Com efeito, pelo Código Civil de 2002, até dois anos depois de averbada a modificação contratual, o sócio cedente responde solidariamente com o cessionário, perante a sociedade e terceiros, pelas obrigações que tinha como sócio (artigo 1003, parágrafo único). No mesmo sentido, o artigo 1.146, dispõe que o devedor primitivo continua solidariamente responsável por um ano, pelos débitos que adquiriu antes da transferência. Por isso, nos termos da lei civil, opera-se entre cedente e adquirente a assunção dos contratos em curso e das dívidas trabalhistas, mas com responsabilidade solidária e temporária do sucedido.
Aplicadas tais noções cumulativamente com os artigos 10 e 448 da CLT, tem-se que para o trabalhador que manteve contrato com o alienante, a sucessão importa a responsabilidade do adquirente pelas obrigações derivadas desse ajuste, sem, contudo, desaparecer inteiramente a responsabilidade do sucedido, tal que, continua solidariamente obrigado pelo adimplemento dos encargos transmitidas. Em última análise, importa registrar que, via de regra, a satisfação das obrigações pelo sucedido, com base na referida responsabilização, poderá ser resolvida entre cedente e cessionário através de ação regressiva.
6. A Eficácia da Cláusula de Exoneração de Responsabilidade do Sucessor
Em que pese a inserção da cláusula de não responsabilização no instrumento jurídico, a doutrina é categórica ao afirmar que esta é irrelevante para o Direito do Trabalho. Isso por causa da imperatividade dos artigos 10 e 448 da CLT, que estabelecem regras insuscetíveis de descumprimento. Como assevera Francisco Antonio de Oliveira (1993, p.201) "a responsabilidade do novo empregador (empresa) com relação aos empregados se opera de pleno direito, sendo de nenhum valor face aos empregados qualquer acordo feito entre sucessor e sucedido, visando a liberar de qualquer responsabilidade".
Evidentemente, não pode o sucessor exonerar-se de uma obrigação cujo correspondente titular do direito não tenha participado do ajuste. De forma que, se o adquirente assume as dívidas da empresa, sub-roga-se em sua titularidade.
Conclusão
Sabe-se que a sucessão trabalhista ocorre mediante simultânea cessão de crédito e de débito, por força da lei, assumindo autêntico viés sucessório, já que o sucessor se insere no empreendimento substituindo a pessoa do sucedido. A relação justrabalhista permanece inalterada, o que há, portanto, é a simples mudança de sujeito.

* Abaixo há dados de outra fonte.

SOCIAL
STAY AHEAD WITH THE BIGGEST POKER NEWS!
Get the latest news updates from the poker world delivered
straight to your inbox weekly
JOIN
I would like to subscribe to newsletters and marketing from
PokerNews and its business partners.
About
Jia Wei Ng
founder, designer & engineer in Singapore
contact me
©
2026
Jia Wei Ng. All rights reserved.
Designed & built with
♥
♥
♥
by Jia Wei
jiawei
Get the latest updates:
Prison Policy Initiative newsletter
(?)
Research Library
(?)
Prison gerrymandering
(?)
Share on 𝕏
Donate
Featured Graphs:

O fenômeno da sucessão repousa na manutenção da relação empregatícia e da atividade empresarial. Frise-se que o empregado não fica vinculado à pessoa física ou jurídica, mas sim a uma estrutura denominada empresa. Desse modo, se percebe que o contrato de trabalho é intuito personae quanto empregado, mas não para o empregador. Com efeito, a alteração subjetiva do empregador não é motivo para a cessação do contrato de trabalho, por ser este de trato sucessivo.
A figura envolve a transferência integral ou parcial da unidade econômico-jurídica, aí incluída a empresa como um todo ou mesmo alguns de seus estabelecimentos, tais como filiais e agências. O pressuposto da sucessão é a transmissão de uma universalidade, na qual se congregam coisas e pessoas voltadas à produção de bens e serviços, desenvolvendo uma atividade econômica. Por isso, quando ocorre a transferência desse conjunto, ainda que parcialmente, há sucessão, permanecendo íntegros os contratos individuais de trabalho. É inegável, pois, o protecionismo tendente a salvaguardar os direitos adquiridos pelos empregados no curso do contrato.
Por fim, a responsabilidade do adquirente, em função da sucessão, opera-se de forma legal, ante a incidência clara dos artigos 10 e 448 da CLT, os quais se aplicam a todos os empregados, seja da área urbana ou da rural.